で、これはそういうものの中では、例えとかがわかりやすくて、今更ながらになるほどと思ったことも多い。
ビッグバンとか、ウラシマ効果とかは言葉としては知っていたけれど、それがどのようして予想され、証明されたのかとかは、知らなかった。宇宙背景放射とか、本当に今も測定器さえあれば誰でも測定できるというのは、何ともロマンチシズムあふれる話だ。ビッグバン後の「宇宙の晴れ上がり」(この言葉も好き)の瞬間の光を、今も見ることが出来るなんて。
更に、宇宙はビッグバンによって生じて以降は、ずっと同じ割合で膨張してきたのかと思っていたら、ビッグバン以前に急速な大膨張(フラストレーション)があったと言うし、更に膨張が今も続くそのわけとして、ダークエネルギーや、ダークマターが存在するとか…、いやはや、知らない事多すぎ。
宇宙が出来てから今までにどうやって物質が生まれ、エネルギーが生まれてきたのか、標準理論などの素粒子物理学の話はまだ今ひとつよくわからない感じだけど、ただこれがSFの話を読んでいるのではない、というそのことにちょっと感動したね。
そして、何よりも私にとっては、そもそも宇宙の果てに何があるのか、宇宙はどうやって成立したのか、なんてある意味ではどうでも良いような事に、どうしようもなくとりつかれて研究をし続ける、ヒトという生き物の好奇心の有りようがとても印象的だった。わからないものを考え続ける、わからないから考え続けるその好奇心こそが、ヒトをヒトたらしめているものだよね。そして、たくさんのヒトが考えて実験し証明され、更に科学の進歩と共に矛盾が発見され、そうやって無数のヒトの思考の果てにたどり着き、多分今後もまた訂正され続けていく「宇宙論」というものは、その有りようが、まさしく科学の営みそのものだ。
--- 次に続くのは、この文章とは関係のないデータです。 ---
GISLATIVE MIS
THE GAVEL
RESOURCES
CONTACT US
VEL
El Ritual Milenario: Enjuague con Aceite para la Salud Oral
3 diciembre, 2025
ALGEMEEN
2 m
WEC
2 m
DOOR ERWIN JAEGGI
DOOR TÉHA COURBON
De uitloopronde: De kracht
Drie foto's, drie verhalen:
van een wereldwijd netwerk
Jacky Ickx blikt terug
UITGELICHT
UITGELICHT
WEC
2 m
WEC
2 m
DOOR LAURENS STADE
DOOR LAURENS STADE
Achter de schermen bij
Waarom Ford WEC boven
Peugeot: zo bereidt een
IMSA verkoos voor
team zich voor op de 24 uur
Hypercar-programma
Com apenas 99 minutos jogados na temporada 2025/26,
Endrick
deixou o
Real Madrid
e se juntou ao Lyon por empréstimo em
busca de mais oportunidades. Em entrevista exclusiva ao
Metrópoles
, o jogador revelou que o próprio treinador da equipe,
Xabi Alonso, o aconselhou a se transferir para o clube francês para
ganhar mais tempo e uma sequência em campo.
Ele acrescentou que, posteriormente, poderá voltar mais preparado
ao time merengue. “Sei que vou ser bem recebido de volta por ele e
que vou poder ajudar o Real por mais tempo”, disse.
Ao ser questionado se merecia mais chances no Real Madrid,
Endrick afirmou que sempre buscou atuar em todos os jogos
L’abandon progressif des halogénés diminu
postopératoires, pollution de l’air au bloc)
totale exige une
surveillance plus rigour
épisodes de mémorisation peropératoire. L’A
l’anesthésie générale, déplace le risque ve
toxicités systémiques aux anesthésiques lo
ヒッグス粒子が発見されてもされなくても、ダークマターが何であっても、多分日常生活は何ら変わらない。けれど、直接的には何の役にも立たない宇宙の果てを考え続けるヒトが、ちゃんと存在し続けられている事は素敵だ。そして、そういうヒトが居られるのも、こんな本が読めるのも、この社会がまだちゃんと機能しているからだし、その社会はボロボロになりながら働く無数のヒトによって支えられている。
と考えれば、「宇宙論」とは、人類の営みそのものだね。
とは言え、素粒子物理学は難しい〜。その辺をもう少し理解するべく、同じ著書によるもう一冊の「すごい実験」の方も読んでみるか…。